### Action item
Your task is to transcribe the records exactly, skipping every image.

[Dataset excerpts]
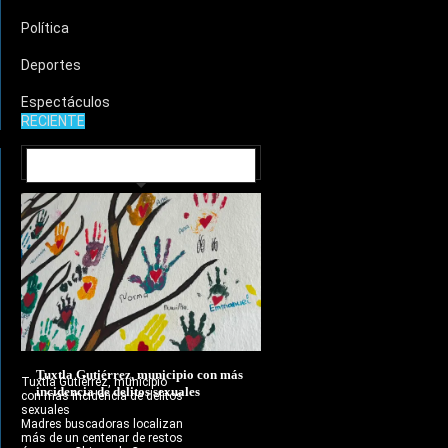
Política
Deportes
Espectáculos
RECIENTE
MUNICIPIOS
Tuxtla Gutiérrez, municipio con más
Tuxtla Gutiérrez, municipio
incidencia de delitos sexuales
con más incidencia de delitos
sexuales
Madres buscadoras localizan
más de un centenar de restos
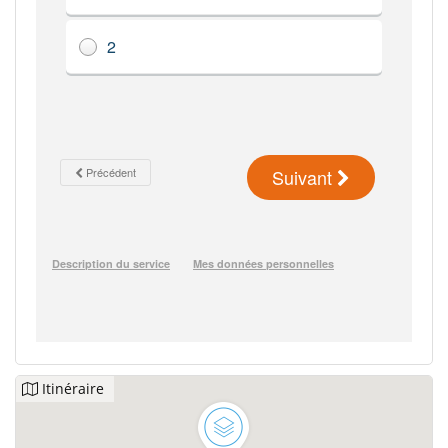
Itinéraire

### Result of the exercise
Política
Deportes
Espectáculos
RECIENTE
MUNICIPIOS
Tuxtla Gutiérrez, municipio con más
Tuxtla Gutiérrez, municipio
incidencia de delitos sexuales
con más incidencia de delitos
sexuales
Madres buscadoras localizan
más de un centenar de restos
Itinéraire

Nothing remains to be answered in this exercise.